Requirement
Using only the records, tally the lines with "Calle" in them and state that total by itself.
──────── Provided records
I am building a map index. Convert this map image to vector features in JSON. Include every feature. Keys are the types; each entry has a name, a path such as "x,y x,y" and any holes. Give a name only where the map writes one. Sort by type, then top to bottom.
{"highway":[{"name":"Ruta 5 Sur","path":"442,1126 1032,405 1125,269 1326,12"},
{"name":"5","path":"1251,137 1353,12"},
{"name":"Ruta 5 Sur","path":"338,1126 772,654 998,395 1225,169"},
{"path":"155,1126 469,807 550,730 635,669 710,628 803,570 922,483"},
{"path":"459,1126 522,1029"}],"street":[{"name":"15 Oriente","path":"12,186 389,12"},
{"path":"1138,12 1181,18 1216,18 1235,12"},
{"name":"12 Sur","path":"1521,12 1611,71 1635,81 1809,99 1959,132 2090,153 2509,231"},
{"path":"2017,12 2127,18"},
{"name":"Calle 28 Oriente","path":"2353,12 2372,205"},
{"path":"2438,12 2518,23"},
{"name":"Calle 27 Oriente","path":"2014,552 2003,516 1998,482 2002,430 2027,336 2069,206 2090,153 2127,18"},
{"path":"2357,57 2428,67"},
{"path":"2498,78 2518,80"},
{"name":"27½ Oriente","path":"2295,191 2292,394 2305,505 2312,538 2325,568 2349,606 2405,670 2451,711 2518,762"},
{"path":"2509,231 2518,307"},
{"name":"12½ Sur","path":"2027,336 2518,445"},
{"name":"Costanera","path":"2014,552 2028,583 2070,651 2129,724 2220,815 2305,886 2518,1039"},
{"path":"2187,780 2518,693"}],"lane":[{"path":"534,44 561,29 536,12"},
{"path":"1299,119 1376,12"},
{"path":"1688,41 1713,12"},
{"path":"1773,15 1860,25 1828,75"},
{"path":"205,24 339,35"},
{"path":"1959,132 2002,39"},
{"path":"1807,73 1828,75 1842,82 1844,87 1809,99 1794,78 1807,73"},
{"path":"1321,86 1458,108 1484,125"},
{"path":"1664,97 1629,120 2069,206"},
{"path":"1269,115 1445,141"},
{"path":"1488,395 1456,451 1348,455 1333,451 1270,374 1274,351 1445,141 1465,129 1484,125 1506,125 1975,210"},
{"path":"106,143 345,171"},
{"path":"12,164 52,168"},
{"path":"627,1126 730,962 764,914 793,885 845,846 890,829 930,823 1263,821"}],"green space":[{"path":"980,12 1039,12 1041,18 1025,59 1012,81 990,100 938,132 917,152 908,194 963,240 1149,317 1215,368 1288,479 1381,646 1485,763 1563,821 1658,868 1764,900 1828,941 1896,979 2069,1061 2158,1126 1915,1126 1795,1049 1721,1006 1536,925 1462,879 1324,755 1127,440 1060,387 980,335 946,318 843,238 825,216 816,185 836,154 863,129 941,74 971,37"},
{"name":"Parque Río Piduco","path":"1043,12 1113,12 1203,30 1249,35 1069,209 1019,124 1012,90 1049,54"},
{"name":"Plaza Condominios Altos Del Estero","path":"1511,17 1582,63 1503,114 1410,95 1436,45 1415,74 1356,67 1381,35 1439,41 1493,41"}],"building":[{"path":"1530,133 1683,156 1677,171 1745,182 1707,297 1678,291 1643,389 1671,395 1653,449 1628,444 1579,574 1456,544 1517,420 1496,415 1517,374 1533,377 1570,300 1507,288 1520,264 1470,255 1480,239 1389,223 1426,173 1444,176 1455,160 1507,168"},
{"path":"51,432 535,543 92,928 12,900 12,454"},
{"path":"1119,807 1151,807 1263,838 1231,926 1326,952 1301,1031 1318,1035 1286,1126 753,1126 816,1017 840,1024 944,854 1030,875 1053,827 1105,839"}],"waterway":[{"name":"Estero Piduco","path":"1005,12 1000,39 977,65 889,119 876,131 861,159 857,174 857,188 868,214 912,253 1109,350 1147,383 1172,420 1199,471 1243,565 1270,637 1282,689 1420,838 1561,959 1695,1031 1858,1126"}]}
────────────────
Solution below
2